As an insecure person, being dumped made me obsessed with pinpointing the exact quality that made me disposable. I thought I could find that explanation in his new girl. It makes sense, right? He didn’t want to date me, but he wanted to date her; meaning, there is some quality I lack that she doesn’t. So, being a logical person, I tried to identify my fault so I could improve upon it.
I looked her up on Instagram.
It’s weird; I didn’t even feel threatened by her. I was just confused; she looked nothing like me. Was I even his type?
I am undeniably Black; I have kinky hair, ethnic features, and dark brown skin.
She was… Black? She had loose curls, Eurocentric features, and light skin. She’s what Pop Smoke meant when he said, “I like my b—--es redbone … Lightskin, yellow.” I only knew she was Black because she attends an HBCU.
My friend said it best: “She’s not prettier than you; she’s just racially ambiguous.”
That’s when I realized that I didn’t lack anything, rather I had an abundance of something: melanin. And when a boy goes to an HBCU, surrounded by a ton of other colorist Black men who feel the same way, attaching attractiveness to lack of pigmentation, that boy succumbs to peer pressure. He dumps his girlfriend for a fucked-up status symbol.
My ex made it clear throughout our entire relationship that he, like most Black men, is a colorist. Colorism is a phenomenon in which lighter skin people are treated more favorably, especially within an ethnic group.
One time he held me, looked at me like I was the most beautiful thing in the world, and called me his “little light skin.”
I am not light skin. However, in that particular lighting, I suppose I looked light. In that particular lighting, he thought I was beautiful and felt the need to mention my skin tone because he associates skin tone with beauty.
Black men’s colorism stems from internalized racism and self-hate.
My ex always got offended and defensive when someone called him dark skin — as if it was an insult. One time he showed me a baby picture of him, in which he looked super light because he hadn’t gotten much sun yet, and said, “I miss light-skin baby me.”
My ex’s friend said he wanted to loc his hair, and my ex told him not to, saying, “Don’t do it. You have ‘good hair.’” Good hair is an offensive term describing hair that is looser curled as more desirable and implying kinky hair is bad. My ex has locs. So, he must think his kinky hair is “bad” enough to loc.

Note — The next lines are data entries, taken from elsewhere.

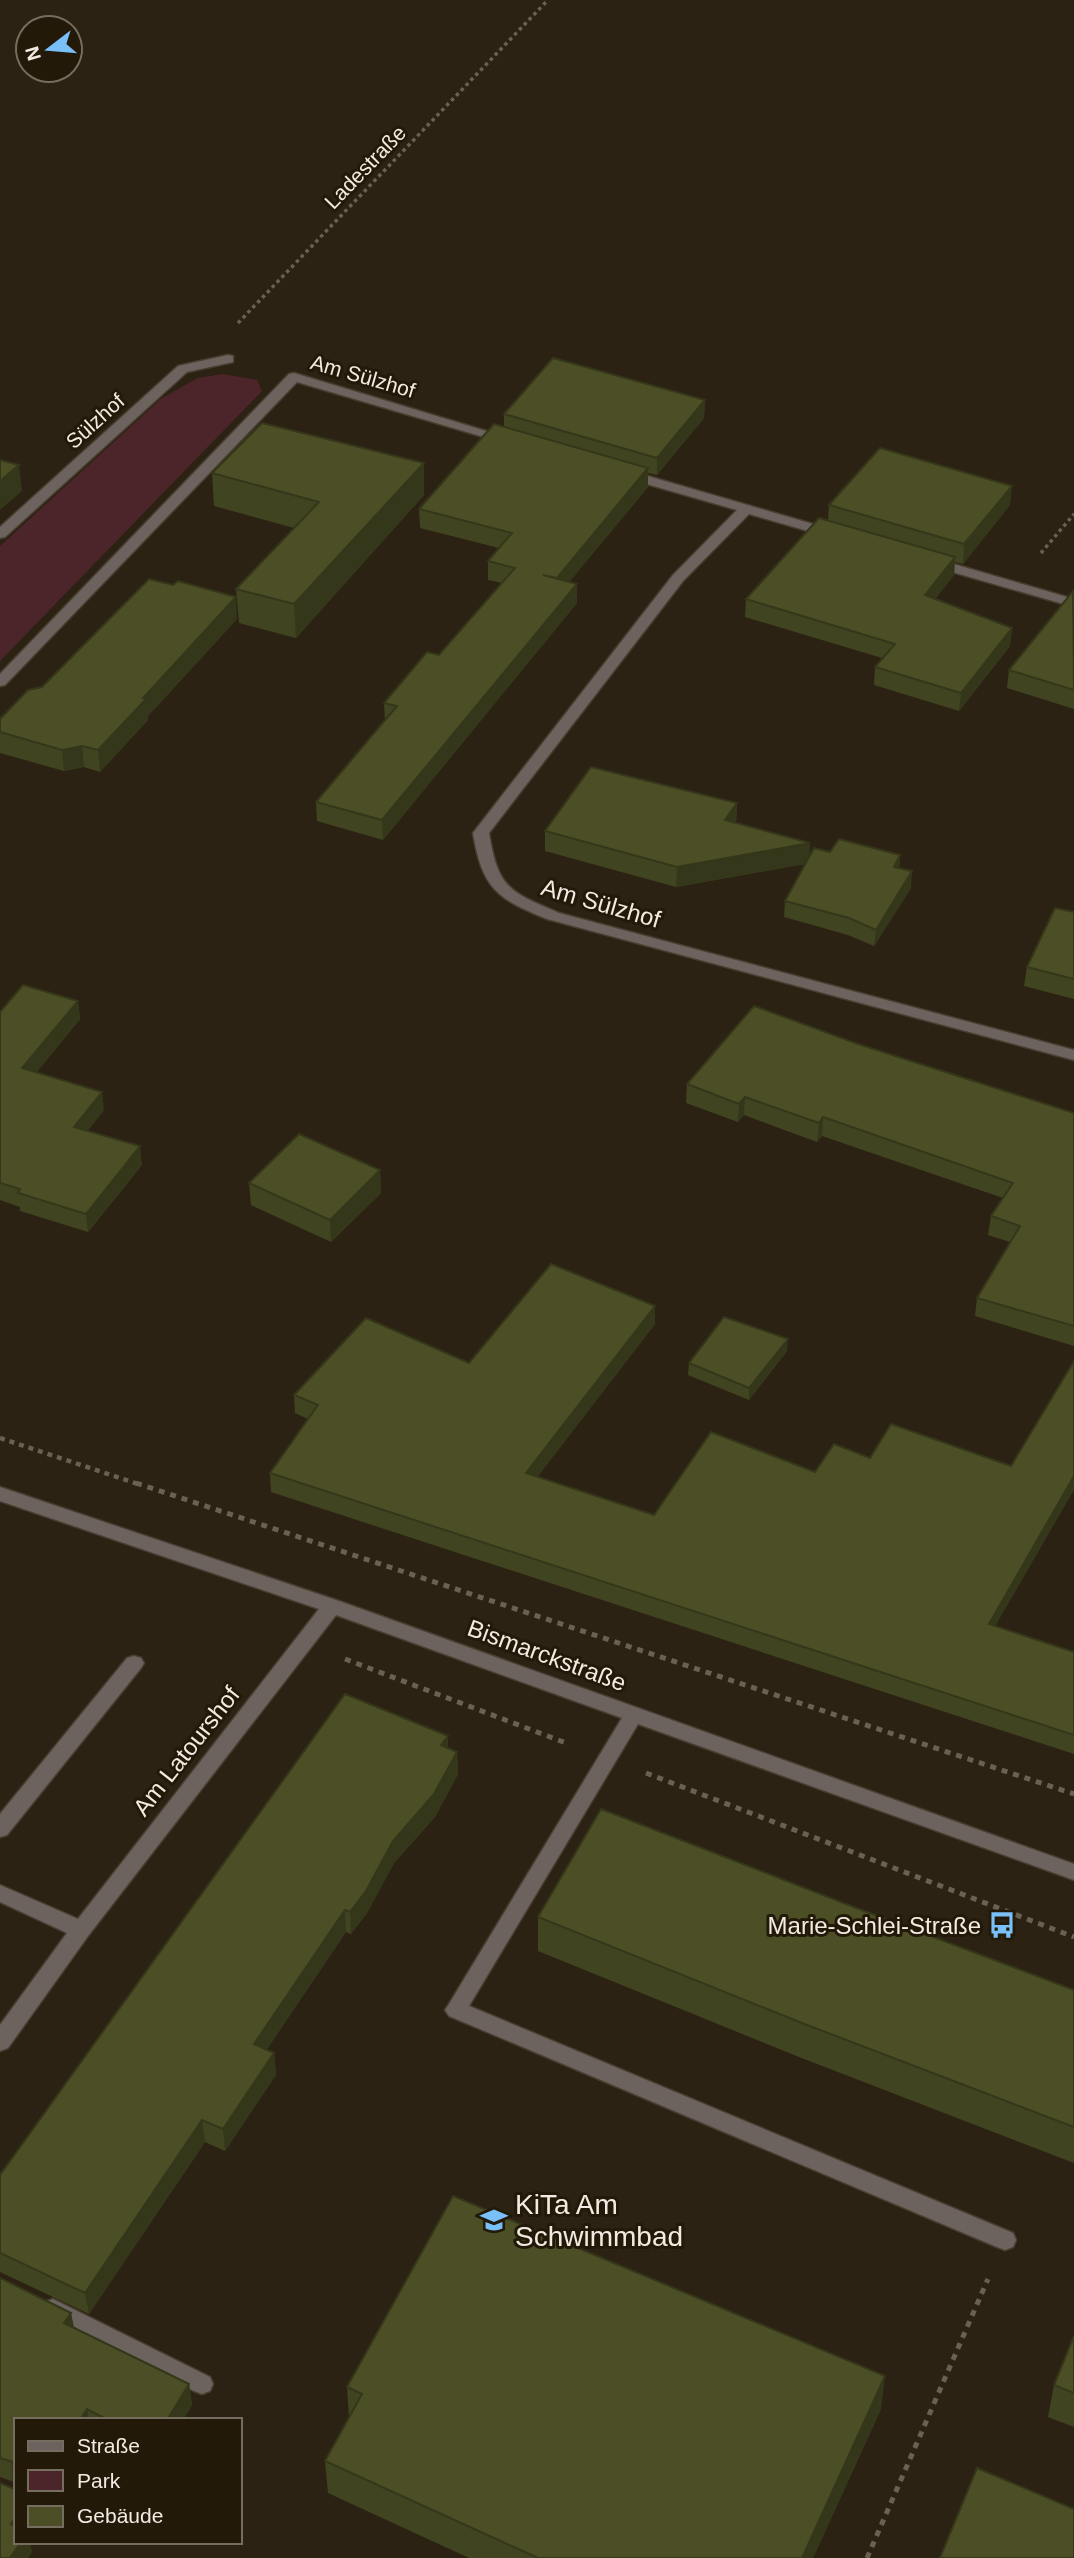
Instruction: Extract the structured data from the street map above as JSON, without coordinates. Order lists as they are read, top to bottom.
{
  "streets": {
    "street": [
      "Am Sülzhof",
      "Sülzhof",
      "Bismarckstraße",
      "Am Latourshof"
    ],
    "path": ["Ladestraße"]
  },
  "crossings": [
    ["Ladestraße", "Sülzhof"],
    ["Bismarckstraße", "Am Latourshof"]
  ],
  "places": {
    "bus stop": ["Marie-Schlei-Straße"],
    "school or university": ["KiTa Am Schwimmbad"]
  },
  "legend": ["Straße", "Park", "Gebäude"],
  "north": "left"
}
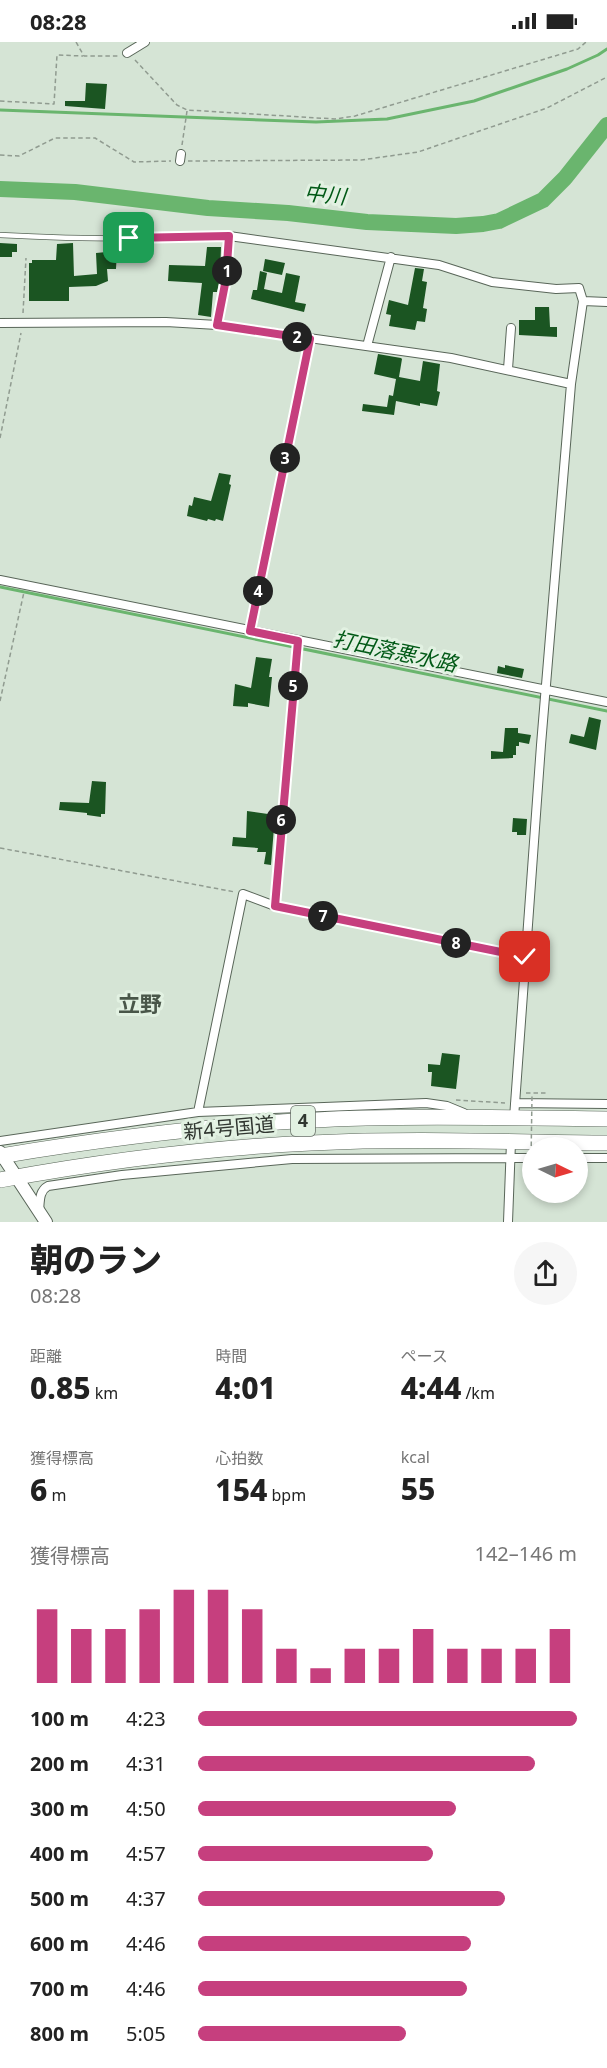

Many Black men feel this way. Think about the number of Black men who have significant others who are darker than them. Think about the rap lyrics that praise light skin women. Think about how Chris Brown reportedly denied Black women entrance into a nightclub for being too dark. Consider America’s trendsetters: the Kardashians. The Kardashians have fetishized racial ambiguity by producing an entire generation of mixed-race babies.
The examples are endless.
I care about Black men’s bad self-esteem because they project it onto Black women, and that makes Black men just as bad as the white people who set Eurocentric beauty standards.
Black men are making Black women insecure about their Blackness. It bothers me that Black men are making Black women feel the same way white people make Black people feel when they say our hair is unprofessional or compare our ethnic features to monkeys. I care that my ex made me insecure about something I was never insecure about before; he made me afraid I was too Black to be loved. During our whole relationship, I was scared to wear my natural hair or get too tan.
When I was born, my grandma said I was too dark. When she was a child, her grandfather called her evil for being so Black. I can't help but think those two incidents are related.
We need to stop perpetuating the idea that only one kind of Black is beautiful--because all Black is beautiful.